'''

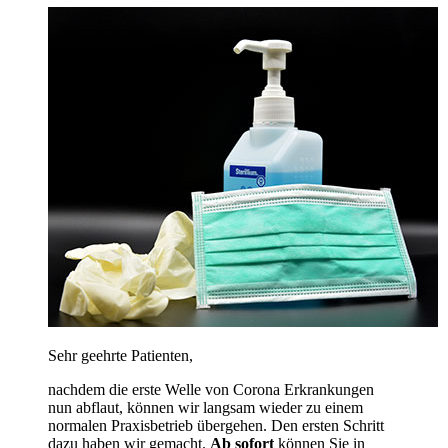
Sehr geehrte Patienten,
nachdem die erste Welle von Corona Erkrankungen
nun abflaut, können wir langsam wieder zu einem
normalen Praxisbetrieb übergehen. Den ersten Schritt
dazu haben wir gemacht.
Ab sofort
können Sie in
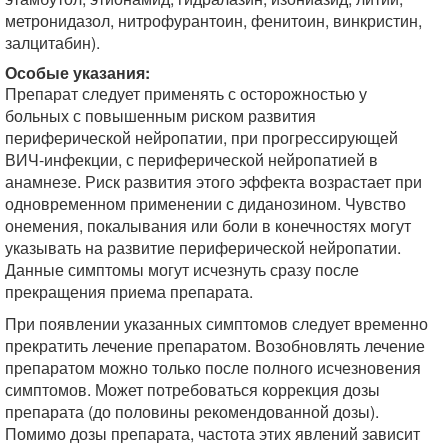
метронидазол, нитрофурантоин, фенитоин, винкристин,
залцитабин).
Особые указания:
Препарат следует применять с осторожностью у
больных с повышенным риском развития
периферической нейропатии, при прогрессирующей
ВИЧ-инфекции, с периферической нейропатией в
анамнезе. Риск развития этого эффекта возрастает при
одновременном применении с диданозином. Чувство
онемения, покалывания или боли в конечностях могут
указывать на развитие периферической нейропатии.
Данные симптомы могут исчезнуть сразу после
прекращения приема препарата.
При появлении указанных симптомов следует временно
прекратить лечение препаратом. Возобновлять лечение
препаратом можно только после полного исчезновения
симптомов. Может потребоваться коррекция дозы
препарата (до половины рекомендованной дозы).
Помимо дозы препарата, частота этих явлений зависит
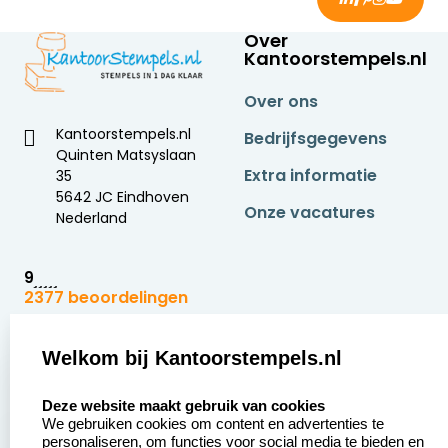
Over
Kantoorstempels.nl
Over ons
Kantoorstempels.nl
Bedrijfsgegevens
Quinten Matsyslaan
Extra informatie
35
5642 JC Eindhoven
Onze vacatures
Nederland
9
2377 beoordelingen
Zakelijk:
Klantenservice:
Welkom bij Kantoorstempels.nl
select language
Aanvraag op maat
Contact opnemen
Deze website maakt gebruik van cookies
We gebruiken cookies om content en advertenties te
Betaling &
Veel gestelde vragen
personaliseren, om functies voor social media te bieden en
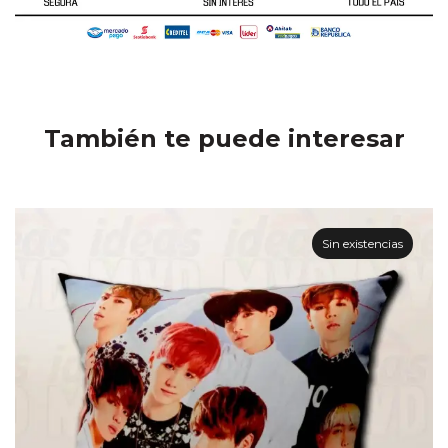
También te puede interesar
Sin existencias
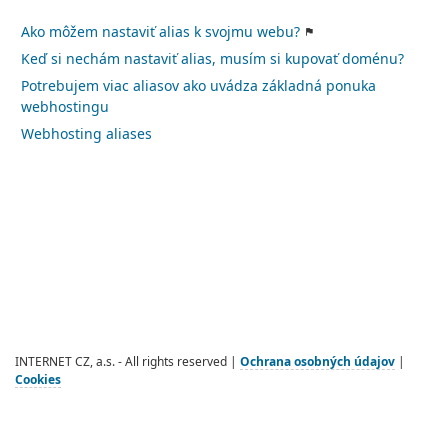
Ako môžem nastaviť alias k svojmu webu?
Keď si nechám nastaviť alias, musím si kupovať doménu?
Potrebujem viac aliasov ako uvádza základná ponuka
webhostingu
Webhosting aliases
INTERNET CZ, a.s. - All rights reserved |
Ochrana osobných údajov
|
Cookies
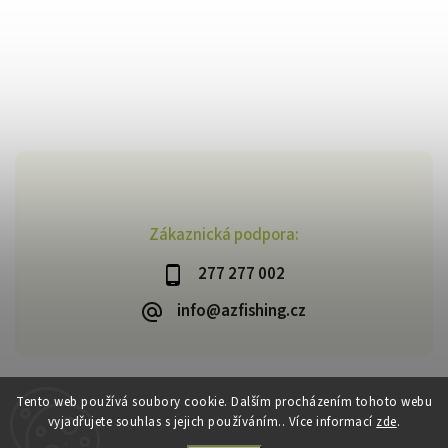
Zákaznická podpora:
277 277 002
info@azfishing.cz
Tento web používá soubory cookie. Dalším procházením tohoto webu
vyjadřujete souhlas s jejich používáním.. Více informací
zde
.
Copyright 2026
AzFishing.cz
. Všechna práva vyhrazena.
Vytvořil
Shoptet
| Design
Shoptak.cz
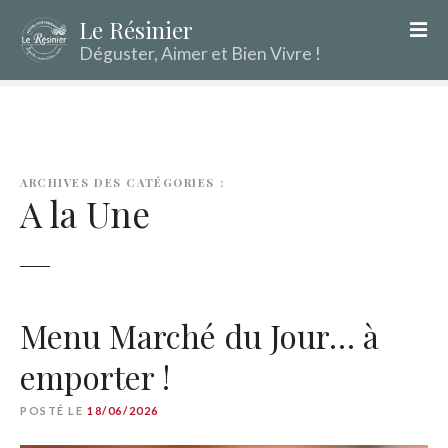
S
Le Résinier
k
Déguster, Aimer et Bien Vivre !
i
p
t
o
c
o
ARCHIVES DES CATÉGORIES :
A la Une
n
t
e
n
t
Menu Marché du Jour… à
emporter !
POSTÉ LE
18/06/2026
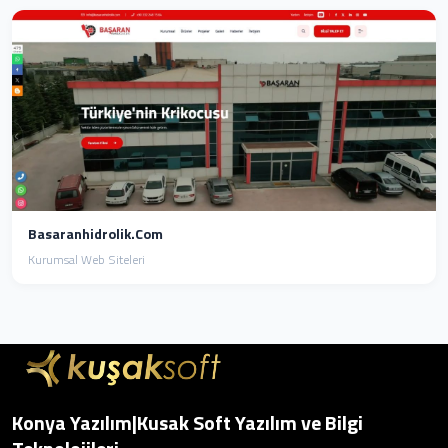
Basaranhidrolik.com
Kurumsal Web Siteleri
Konya Yazılım|Kusak Soft Yazılım ve Bilgi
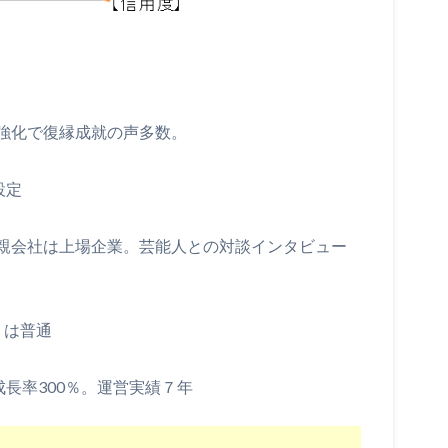
強化で復縁成就の声多数。
設定
親会社は上場企業。芸能人との対談インタビュー
）は普通
成長率300％。運営実績７年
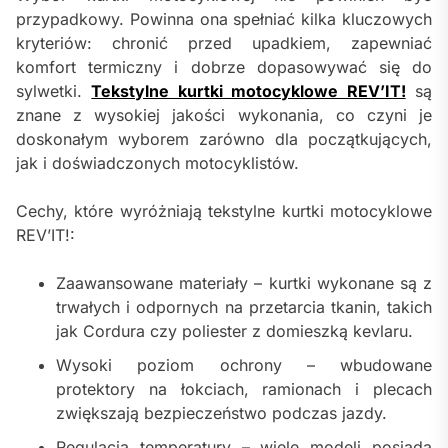
przypadkowy. Powinna ona spełniać kilka kluczowych
kryteriów: chronić przed upadkiem, zapewniać
komfort termiczny i dobrze dopasowywać się do
sylwetki.
Tekstylne kurtki motocyklowe REV’IT!
są
znane z wysokiej jakości wykonania, co czyni je
doskonałym wyborem zarówno dla początkujących,
jak i doświadczonych motocyklistów.
Cechy, które wyróżniają tekstylne kurtki motocyklowe
REV’IT!:
Zaawansowane materiały – kurtki wykonane są z
trwałych i odpornych na przetarcia tkanin, takich
jak Cordura czy poliester z domieszką kevlaru.
Wysoki poziom ochrony – wbudowane
protektory na łokciach, ramionach i plecach
zwiększają bezpieczeństwo podczas jazdy.
Regulacja temperatury – wiele modeli posiada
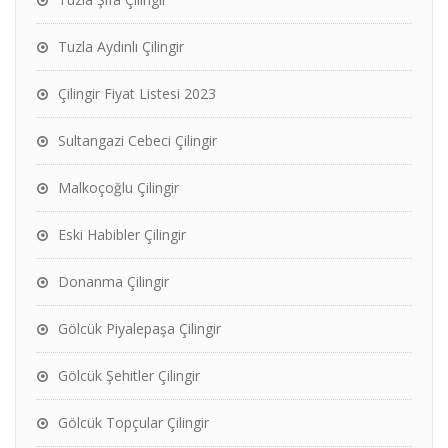
Tuzla Aydınlı Çilingir
Çilingir Fiyat Listesi 2023
Sultangazi Cebeci Çilingir
Malkoçoğlu Çilingir
Eski Habibler Çilingir
Donanma Çilingir
Gölcük Piyalepaşa Çilingir
Gölcük Şehitler Çilingir
Gölcük Topçular Çilingir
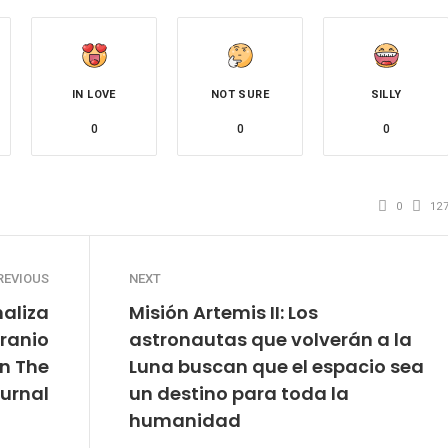
IN LOVE
NOT SURE
SILLY
0
0
0
0
12
REVIOUS
NEXT
naliza
Misión Artemis II: Los
uranio
astronautas que volverán a la
ún The
Luna buscan que el espacio sea
ournal
un destino para toda la
humanidad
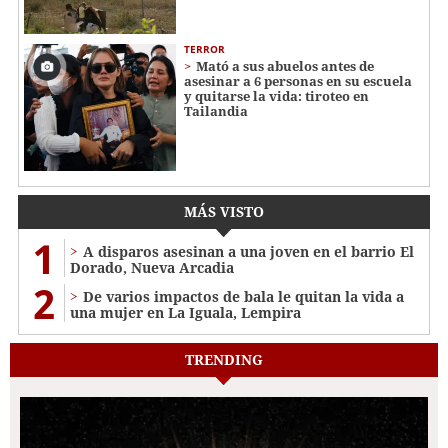
TERROR
Mató a sus abuelos antes de
asesinar a 6 personas en su escuela
y quitarse la vida: tiroteo en
Tailandia
MÁS VISTO
1
A disparos asesinan a una joven en el barrio El
Dorado, Nueva Arcadia
2
De varios impactos de bala le quitan la vida a
una mujer en La Iguala, Lempira
TRENDING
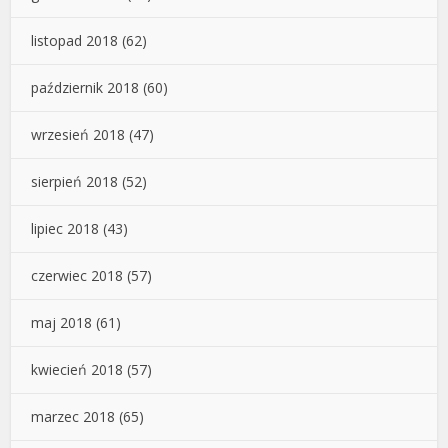
listopad 2018
(62)
październik 2018
(60)
wrzesień 2018
(47)
sierpień 2018
(52)
lipiec 2018
(43)
czerwiec 2018
(57)
maj 2018
(61)
kwiecień 2018
(57)
marzec 2018
(65)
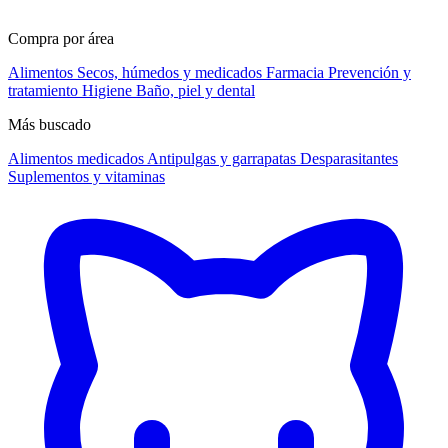
Compra por área
Alimentos
Secos, húmedos y medicados
Farmacia
Prevención y
tratamiento
Higiene
Baño, piel y dental
Más buscado
Alimentos medicados
Antipulgas y garrapatas
Desparasitantes
Suplementos y vitaminas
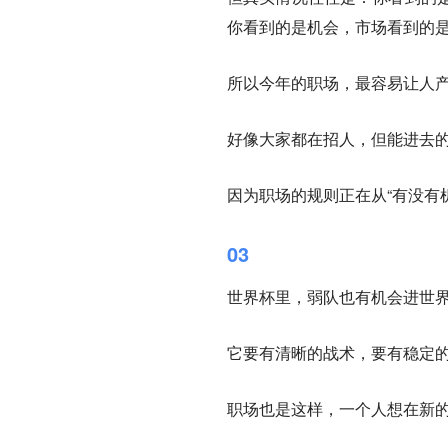
你看到的是机会，市场看到的
所以今年的职场，最容易让人
好像大家都在招人，但能进去
因为职场的规则正在从“有没有机
03
世界杯里，弱队也有机会进世
它要有清晰的战术，要有稳定
职场也是这样，一个人想在新的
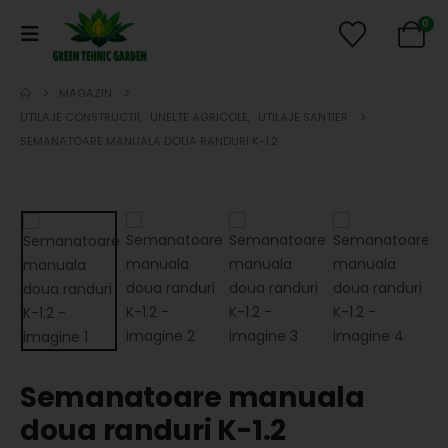
0
MAGAZIN
UTILAJE CONSTRUCTII
,
UNELTE AGRICOLE
,
UTILAJE SANTIER
SEMANATOARE MANUALA DOUA RANDURI K-1.2
Semanatoare manuala
doua randuri K-1.2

'''

A single number, please: how many lines in the data above contain the string "können"?

2